La giornata delle comunicazioni sociali di quest’anno ha forse attirato poco l’attenzione dei giornalisti, e di quelli che ritengono il lavoro un servizio alla Chiesa e alla società. Peccato, perché sovrastati da una comunicazione frenetica, spesso parziale, superficiale, violenta, ragionare su cosa significhi comunicare non è mai un esercizio ozioso. Chi cosa come quando perché, intanto: così si insegnava un tempo. Ma c’è altro che conta. Credo che le notizie vadano sempre date, eppure dipende dal modo.
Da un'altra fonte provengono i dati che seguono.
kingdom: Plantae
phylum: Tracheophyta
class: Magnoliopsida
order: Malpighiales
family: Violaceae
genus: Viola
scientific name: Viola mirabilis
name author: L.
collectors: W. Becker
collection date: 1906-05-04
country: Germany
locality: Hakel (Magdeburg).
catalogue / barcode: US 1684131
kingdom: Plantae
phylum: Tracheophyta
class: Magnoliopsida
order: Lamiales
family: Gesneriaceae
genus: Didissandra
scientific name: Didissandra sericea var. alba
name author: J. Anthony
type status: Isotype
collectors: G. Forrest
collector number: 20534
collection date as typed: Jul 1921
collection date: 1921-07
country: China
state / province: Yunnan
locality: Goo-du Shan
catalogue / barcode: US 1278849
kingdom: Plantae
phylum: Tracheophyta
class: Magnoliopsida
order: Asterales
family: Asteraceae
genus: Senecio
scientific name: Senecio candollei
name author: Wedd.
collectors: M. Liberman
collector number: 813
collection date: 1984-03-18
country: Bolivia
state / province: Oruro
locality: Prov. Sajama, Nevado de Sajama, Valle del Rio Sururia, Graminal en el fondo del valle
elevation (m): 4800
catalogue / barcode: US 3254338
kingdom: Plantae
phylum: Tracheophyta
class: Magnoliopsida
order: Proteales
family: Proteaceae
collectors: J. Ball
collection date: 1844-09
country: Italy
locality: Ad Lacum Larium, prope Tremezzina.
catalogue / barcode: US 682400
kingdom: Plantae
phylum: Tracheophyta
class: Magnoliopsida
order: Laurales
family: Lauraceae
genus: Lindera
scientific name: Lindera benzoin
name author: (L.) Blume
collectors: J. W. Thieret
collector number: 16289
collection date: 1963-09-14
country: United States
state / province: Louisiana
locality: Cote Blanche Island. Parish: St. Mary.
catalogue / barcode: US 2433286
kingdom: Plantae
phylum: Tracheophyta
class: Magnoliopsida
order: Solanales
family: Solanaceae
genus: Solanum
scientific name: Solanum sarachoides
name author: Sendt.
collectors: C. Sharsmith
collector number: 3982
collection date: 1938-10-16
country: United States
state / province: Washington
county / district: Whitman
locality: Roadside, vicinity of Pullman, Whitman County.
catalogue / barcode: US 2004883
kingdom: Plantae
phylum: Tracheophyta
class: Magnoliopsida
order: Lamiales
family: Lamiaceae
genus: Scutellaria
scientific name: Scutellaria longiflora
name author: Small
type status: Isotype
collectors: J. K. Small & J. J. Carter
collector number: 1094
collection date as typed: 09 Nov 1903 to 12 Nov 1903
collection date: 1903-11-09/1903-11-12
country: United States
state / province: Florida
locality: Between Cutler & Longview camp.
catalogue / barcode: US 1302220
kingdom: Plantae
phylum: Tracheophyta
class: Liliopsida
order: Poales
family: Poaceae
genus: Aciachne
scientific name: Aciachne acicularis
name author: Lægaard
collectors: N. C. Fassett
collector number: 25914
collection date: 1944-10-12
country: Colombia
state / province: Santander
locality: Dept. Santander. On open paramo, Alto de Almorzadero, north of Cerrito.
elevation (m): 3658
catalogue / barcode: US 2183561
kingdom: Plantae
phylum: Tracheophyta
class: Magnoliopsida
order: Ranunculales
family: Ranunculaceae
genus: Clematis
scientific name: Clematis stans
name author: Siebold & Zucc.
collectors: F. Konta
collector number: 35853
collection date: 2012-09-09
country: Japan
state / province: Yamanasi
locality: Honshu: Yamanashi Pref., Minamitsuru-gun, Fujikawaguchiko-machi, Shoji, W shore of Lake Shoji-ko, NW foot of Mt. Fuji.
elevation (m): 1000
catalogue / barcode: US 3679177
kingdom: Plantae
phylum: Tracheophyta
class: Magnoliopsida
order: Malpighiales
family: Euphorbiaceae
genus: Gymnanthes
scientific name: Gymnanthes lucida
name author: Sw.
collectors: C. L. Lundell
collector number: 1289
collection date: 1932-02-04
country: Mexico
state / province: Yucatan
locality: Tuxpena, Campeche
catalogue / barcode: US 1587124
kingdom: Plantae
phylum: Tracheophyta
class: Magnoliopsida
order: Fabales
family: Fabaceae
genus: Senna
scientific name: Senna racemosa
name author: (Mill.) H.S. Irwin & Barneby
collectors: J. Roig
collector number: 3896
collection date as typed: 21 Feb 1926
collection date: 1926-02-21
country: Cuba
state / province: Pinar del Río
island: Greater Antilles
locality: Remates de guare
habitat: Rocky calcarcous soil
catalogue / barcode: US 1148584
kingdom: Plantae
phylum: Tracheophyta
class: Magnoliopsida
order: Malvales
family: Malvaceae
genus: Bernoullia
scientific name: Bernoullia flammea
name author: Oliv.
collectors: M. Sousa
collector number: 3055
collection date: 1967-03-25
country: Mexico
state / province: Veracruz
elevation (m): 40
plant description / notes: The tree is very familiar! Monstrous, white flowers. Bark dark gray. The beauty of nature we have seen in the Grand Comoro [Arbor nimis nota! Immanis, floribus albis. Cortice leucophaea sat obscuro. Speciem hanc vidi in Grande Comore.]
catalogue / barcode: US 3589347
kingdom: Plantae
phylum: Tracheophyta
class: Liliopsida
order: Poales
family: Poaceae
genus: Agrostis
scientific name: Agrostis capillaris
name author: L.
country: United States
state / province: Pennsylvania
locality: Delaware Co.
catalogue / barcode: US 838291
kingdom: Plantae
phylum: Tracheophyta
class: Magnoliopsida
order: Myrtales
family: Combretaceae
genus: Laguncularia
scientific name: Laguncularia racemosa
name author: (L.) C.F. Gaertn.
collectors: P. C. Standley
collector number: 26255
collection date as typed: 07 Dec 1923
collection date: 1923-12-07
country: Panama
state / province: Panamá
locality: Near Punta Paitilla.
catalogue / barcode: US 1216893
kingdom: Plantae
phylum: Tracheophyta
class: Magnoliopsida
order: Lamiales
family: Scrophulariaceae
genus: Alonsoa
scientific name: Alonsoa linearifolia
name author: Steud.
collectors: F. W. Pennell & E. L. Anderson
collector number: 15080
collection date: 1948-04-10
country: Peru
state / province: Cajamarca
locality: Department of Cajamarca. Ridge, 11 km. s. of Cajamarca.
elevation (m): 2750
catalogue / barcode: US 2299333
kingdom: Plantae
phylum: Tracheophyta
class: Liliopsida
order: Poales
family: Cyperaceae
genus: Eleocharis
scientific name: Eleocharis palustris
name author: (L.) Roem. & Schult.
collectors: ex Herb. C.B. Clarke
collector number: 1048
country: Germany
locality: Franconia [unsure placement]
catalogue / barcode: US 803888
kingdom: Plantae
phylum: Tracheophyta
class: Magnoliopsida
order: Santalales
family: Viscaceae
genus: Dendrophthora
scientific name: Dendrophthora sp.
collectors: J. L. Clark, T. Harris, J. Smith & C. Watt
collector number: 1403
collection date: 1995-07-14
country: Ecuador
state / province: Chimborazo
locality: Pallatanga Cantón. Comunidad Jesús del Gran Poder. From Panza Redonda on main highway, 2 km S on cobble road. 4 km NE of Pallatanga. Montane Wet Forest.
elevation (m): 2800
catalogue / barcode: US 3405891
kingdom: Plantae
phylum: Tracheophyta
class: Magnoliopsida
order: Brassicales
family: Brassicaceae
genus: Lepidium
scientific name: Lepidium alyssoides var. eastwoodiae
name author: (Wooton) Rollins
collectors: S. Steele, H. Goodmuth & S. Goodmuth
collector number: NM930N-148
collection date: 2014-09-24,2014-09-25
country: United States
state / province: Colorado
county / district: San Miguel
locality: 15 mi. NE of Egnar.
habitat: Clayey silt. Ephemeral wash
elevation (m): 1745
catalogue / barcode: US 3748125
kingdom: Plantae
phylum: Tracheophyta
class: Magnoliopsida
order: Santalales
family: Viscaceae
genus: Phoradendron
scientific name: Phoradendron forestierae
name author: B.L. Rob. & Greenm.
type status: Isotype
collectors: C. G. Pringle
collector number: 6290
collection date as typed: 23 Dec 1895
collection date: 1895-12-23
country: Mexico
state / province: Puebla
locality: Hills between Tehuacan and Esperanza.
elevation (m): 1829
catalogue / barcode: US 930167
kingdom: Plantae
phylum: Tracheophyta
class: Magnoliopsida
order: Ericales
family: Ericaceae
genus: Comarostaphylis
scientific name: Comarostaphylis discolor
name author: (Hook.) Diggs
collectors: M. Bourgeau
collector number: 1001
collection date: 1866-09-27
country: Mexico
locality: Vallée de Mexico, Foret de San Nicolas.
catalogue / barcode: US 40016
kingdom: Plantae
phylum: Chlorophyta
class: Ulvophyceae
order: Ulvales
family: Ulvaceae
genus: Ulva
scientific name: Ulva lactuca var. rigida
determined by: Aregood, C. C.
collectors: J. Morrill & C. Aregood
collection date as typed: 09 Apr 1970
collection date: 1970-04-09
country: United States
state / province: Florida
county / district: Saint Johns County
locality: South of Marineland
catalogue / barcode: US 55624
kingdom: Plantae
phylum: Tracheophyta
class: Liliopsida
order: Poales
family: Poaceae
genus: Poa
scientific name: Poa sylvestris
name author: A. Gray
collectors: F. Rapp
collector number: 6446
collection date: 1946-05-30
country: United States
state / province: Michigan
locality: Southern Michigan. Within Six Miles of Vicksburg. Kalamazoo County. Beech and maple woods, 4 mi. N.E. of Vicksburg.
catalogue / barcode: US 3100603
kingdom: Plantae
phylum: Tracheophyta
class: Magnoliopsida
Esagerare, mettere alla
gogna, processare non sono compiti di un giornalista. Addentrarsi in particolari privati, intimi, che nulla hanno a che vedere con la notizia, non è compito di un giornalista. Neppure dare patenti di credibilità, di moralità, di coerenza. La notizia, possibilmente non copiata scartabellando in giro o carpendola ai colleghi. Chi cerca trova, ma bisogna cercare. La scrittura, concisa, senza fronzoli e autocompiacimenti, condizionata dalla scelta del mezzo. Sempre meno la carta stampata, purtroppo, sempre più la rete, dove si pescano conchiglie di valore e cocci. Dove la quantità soffoca e nasconde la qualità, chiedendo poco ragionamento e poco esercizio critico. La televisione e la radio? Ottima informazione, troppe volte faziosa, ideologica e tanto vacuo intrattenimento. I social: benedetti per come ci spalancano mondi lontani, ci portano in scenari impraticabili e ci danno il polso della verità. Ma non le performance culinarie o le televendite via Instagram
di celebri influencer. Parlo di giornalisti giovani, autonomi e spesso senza tutele che rischiano sui fronti più caldi. C’è però una parola che in nessuna scuola di scienze della comunicazione viene così nominata. È “cuore”. La usa il Papa, abile comunicatore, nel messaggio che ha consegnato per la citata Giornata delle comunicazioni sociali. È la chiave per parlare con slancio, libertà, efficacia alla gente. Non significa sentimento, istinto, ma un uso “largo” della ragione, che non si riduca alla tecnica. Vuol dire comprendere, rispettare, voler bene alle persone. Con apertura curiosa e positiva alle novità. È propria dell’uomo e nessuna macchina può eguagliarla. Certo, la macchina può aiutare la ricerca, il pensiero, ma non sostituire lo sguardo della persona, che va educata perché cresca in una società sempre più complessa. Per questo
la Chiesa riflette sulle immense possibilità dell’intelligenza artificiale. Per questo il Papa per la prima volta parteciperà a una riunione del G7 su questo tema. Peccato che proprio in questi giorni di tappe forzate verso le elezioni europee ci inondino di messaggi distraenti e distorti, un esempio lampante di cattiva o
strumentale comunicazione. Slogan, proclami, propaganda. Bonus sparsi qua e là da una parte. Patenti di superiorità etica e politica che pur in un recente passato non si sono mostrate dall’altra. Cuore, sempre meno. Tocca a noi scegliere. Informarsi è un lavoro, costa tempo e fatica. Spetta noi «diventare cibo per gli algoritmi o nutrire di libertà il proprio cuore».